On September 25, 1690, Benjamin Harris issued in Boston the first and only installment of colonial America’s first multi-page newspaper, Publick Occurrences. The outraged colonial government arrested the publishers, destroyed all copies of the paper and suppressed further publication. They also issued a blanket warning against any future attempt to communicate with the public without official license from the government.
Press freedom has come a long way since that difficult start. The recent Supreme Court decision (Citizens United v. F.E.C.) striking down the electioneering restrictions previously enforced upon corporations is a major, and long-awaited, advance in press freedom. I imagine that this decision (public discussion of which was mostly consumed by the Obamacare debate) will be weighing heavily over the upcoming battle for a new Associate Justice on the Court, especially given Pres. Obama’s unseemly (and incorrect) derision of the decision in his State of the Union Address.
Campaign finance restrictions are usually debated in terms of freedom of speech. I think that is a mistake. This is primarily a press issue, not a speech issue. Both are protected in the Constitution for good reason. Let me explain.
Two intrinsic characteristic of press freedom are essential to keep in mind. First, freedom of the press is the right to engage in mass communication, to devote financial resources to disseminating ideas to a broader group of people than can be reached by standing on a soapbox in the town square. The Founders believed in freedom of the press in spite of any guarantee, and ample evidence to the contrary, that the press would be balanced, honest, responsible, or in any way representative of the views of the electorate.

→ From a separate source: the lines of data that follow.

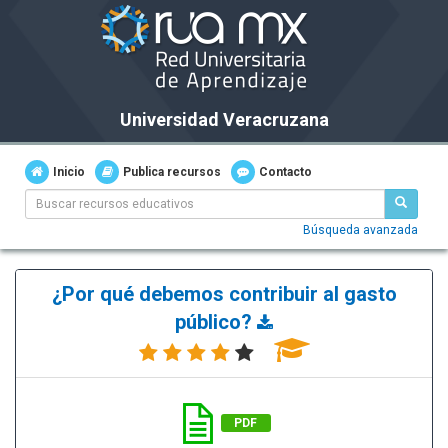
Universidad Veracruzana
Inicio
Publica recursos
Contacto
Búsqueda avanzada
¿Por qué debemos contribuir al gasto
público?
PDF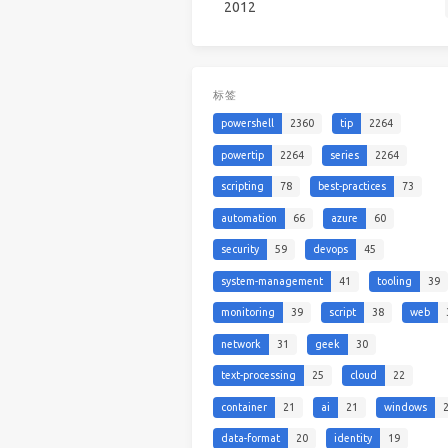
2012
标签
powershell
2360
tip
2264
powertip
2264
series
2264
scripting
78
best-practices
73
automation
66
azure
60
security
59
devops
45
system-management
41
tooling
39
monitoring
39
script
38
web
network
31
geek
30
text-processing
25
cloud
22
container
21
ai
21
windows
data-format
20
identity
19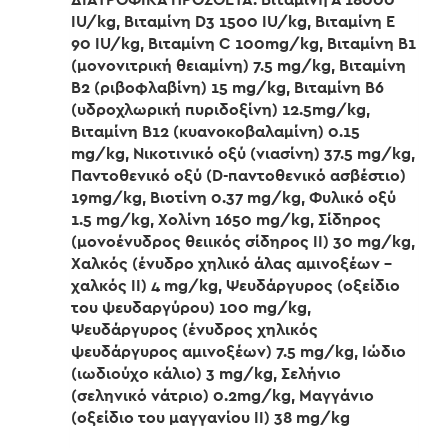
IU/kg, Βιταμίνη D3 1500 IU/kg, Βιταμίνη E
90 IU/kg, Βιταμίνη C 100mg/kg, Βιταμίνη B1
(μονονιτρική θειαμίνη) 7.5 mg/kg, Βιταμίνη
Β2 (ριβοφλαβίνη) 15 mg/kg, Βιταμίνη Β6
(υδροχλωρική πυριδοξίνη) 12.5mg/kg,
Βιταμίνη Β12 (κυανοκοβαλαμίνη) 0.15
mg/kg, Νικοτινικό οξύ (νιασίνη) 37.5 mg/kg,
Παντοθενικό οξύ (D-παντοθενικό ασβέστιο)
19mg/kg, Βιοτίνη 0.37 mg/kg, Φυλικό οξύ
1.5 mg/kg, Χολίνη 1650 mg/kg, Σίδηρος
(μονοένυδρος θειικός σίδηρος II) 30 mg/kg,
Χαλκός (ένυδρο χηλικό άλας αμινοξέων –
χαλκός II) 4 mg/kg, Ψευδάργυρος (οξείδιο
του ψευδαργύρου) 100 mg/kg,
Ψευδάργυρος (ένυδρος χηλικός
ψευδάργυρος αμινοξέων) 7.5 mg/kg, Ιώδιο
(ιωδιούχο κάλιο) 3 mg/kg, Σελήνιο
(σεληνικό νάτριο) 0.2mg/kg, Μαγγάνιο
(οξείδιο του μαγγανίου II) 38 mg/kg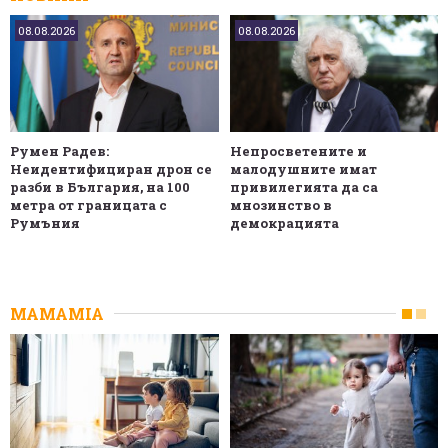
08.08.2026
08.08.2026
Румен Радев:
Непросветените и
Неидентифициран дрон се
малодушните имат
разби в България, на 100
привилегията да са
метра от границата с
мнозинство в
Румъния
демокрацията
MAMAMIA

Second, and most important, freedom of the press means freedom to be a press. Running a political TV advertisement during an election season is as much an activity of the press as is writing an editorial for the New York times. An important aspect of the Court’s decision is that it increases press freedom by further weakening the established media’s grip on the flow of political opinion. The New York Times Corproation can still print what it wants, but now it has less power to define who gets to be a press and who does not.

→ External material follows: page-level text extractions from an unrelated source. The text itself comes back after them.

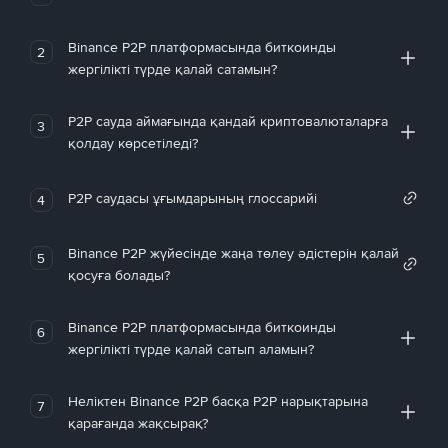
Binance P2P платформасында биткоинды
2
жергілікті түрде қалай сатамын?
P2P сауда аймағында қандай криптовалюталарға
3
қолдау көрсетіледі?
P2P саудасы ұғымдарының глоссарийі
4
Binance P2P жүйесінде жаңа төлеу әдістерін қалай
5
қосуға болады?
Binance P2P платформасында биткоинды
6
жергілікті түрде қалай сатып аламын?
Неліктен Binance P2P басқа P2P нарықтарына
7
қарағанда жақсырақ?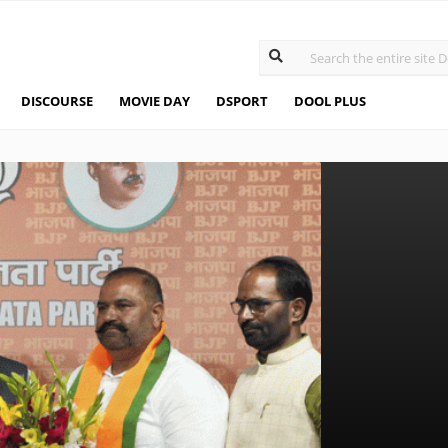
DISCOURSE
MOVIE DAY
DSPORT
DOOL PLUS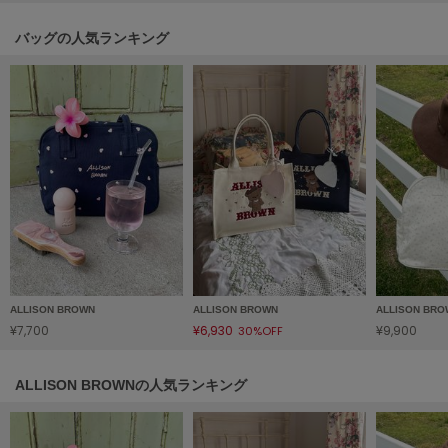
Sneakers by emmi
バッグの人気ランキング
スニーカーズ バイ エミ
Snow Peak
スノーピーク
SNIDEL
スナイデル
SNIDEL HOME
スナイデル ホーム
SOFER
ソフェル
ALLISON BROWN
ALLISON BROWN
ALLISON BR
SOMEWHERE BUTTER.
¥7,700
¥6,930
¥9,900
30%OFF
サムウェアバター
SORIN
ALLISON BROWNの人気ランキング
ソリン
Stylevoice for xxx
スタイルヴォイスフォー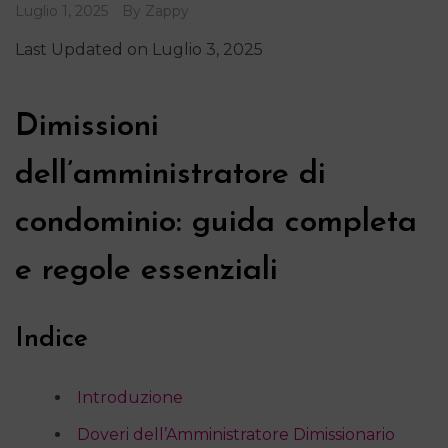
Luglio 1, 2025
By
Zappy
Last Updated on Luglio 3, 2025
Dimissioni
dell’amministratore di
condominio: guida completa
e regole essenziali
Indice
Introduzione
Doveri dell’Amministratore Dimissionario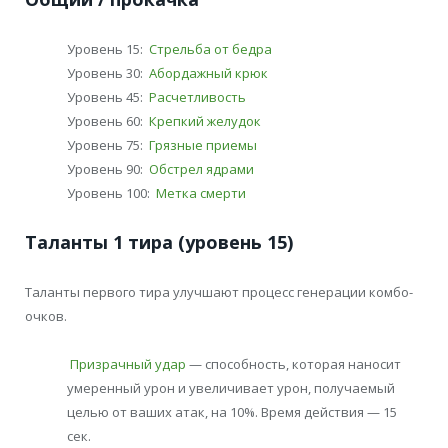
Уровень 15:
Стрельба от бедра
Уровень 30:
Абордажный крюк
Уровень 45:
Расчетливость
Уровень 60:
Крепкий желудок
Уровень 75:
Грязные приемы
Уровень 90:
Обстрел ядрами
Уровень 100:
Метка смерти
Таланты 1 тира (уровень 15)
Таланты первого тира улучшают процесс генерации комбо-
очков.
Призрачный удар
— способность, которая наносит
умеренный урон и увеличивает урон, получаемый
целью от ваших атак, на 10%. Время действия — 15
сек.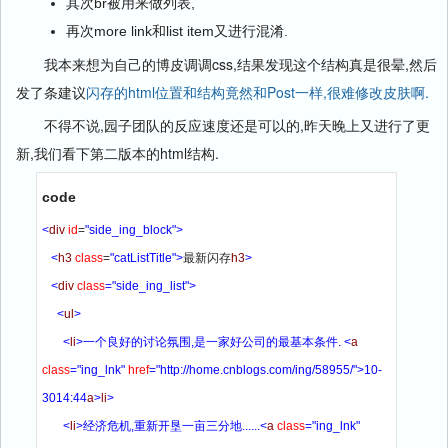
其次br被用来做列表,
再次more link和list item又进行混淆.
我本来想为自己的博皮调调css,结果发现这个结构真是很晕,然后
发了条建议
闪存的html位置和结构竟然和Post一样,很难修改皮肤啊.
不得不说,园子团队的反应速度还是可以的,昨天晚上又进行了更
新,我们看下第二版本的html结构.
code
<
div
id
=
"side_ing_block"
>
<
h3
class
=
"catListTitle"
>
最新闪存
h3
>
<
div
class
=
"side_ing_list"
>
<
ul
>
<
li
>
一个良好的讨论氛围,是一家好公司的最基本条件. 
<
a
class
=
"ing_lnk"
href
=
"http://home.cnblogs.com/ing/58955/"
>
10-
3014:44
a
>
li
>
<
li
>
经济危机,重新开垦一亩三分地......
<
a
class
=
"ing_lnk"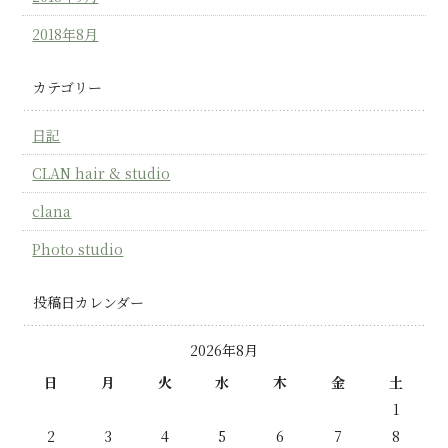
2018年8月
カテゴリー
日記
CLAN hair & studio
clana
Photo studio
投稿日カレンダー
2026年8月
日
月
火
水
木
金
土
1
2
3
4
5
6
7
8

Not surprisingly, the group that has campaigned the hardest for suppressing press freedom through campaign finance regulation over the years are those that are most threatened by these new technologies: the mainstream media. As George Will has said, “the media, which comprise the only intense constituency for campaign finance reform, advocate expanded government regulation of all political advocacy except that done by the media.”
Will the Courts’ decision shift the balance of power in Washington to corporate interests? Perhaps. But many powerful and well-financed groups (including unions) now have increased abilities to counter corporate messages, without having their messages filtered by the FEC or by established media outlets. Furthermore, given the high percentage of ordinary Americans who are shareholders in American corporations, these corporate interests are, in an important way, the interests of ordinary Americans. Overpaid, greedy CEOs make handy, simple targets for our anger and frustrations. But who else is going to create jobs, and who else is going to create the profits that fuel our 401K retirement plans?
Deep in the heart of nearly every journalist is the desire to tell the story as she sees it and to correct public misconceptions. The problem comes when one group of people is allowed to say, “We are the press, and you are not.” The decision in Citizens United says we all have the right to participate in press freedom. If I own a press (in my case, a computer and an internet connection), I get to be part of “the press.” Pileus is a proud new member of the press (just don’t call us “journalists,” since that would be a low blow).
The McConnell decision a few years ago which upheld McCain-Feingold was one of the worst judicial arguments in the history of the Court. Kudos to the Court for ignoring stare decisis and undoing the Constitutional damage done by that decision.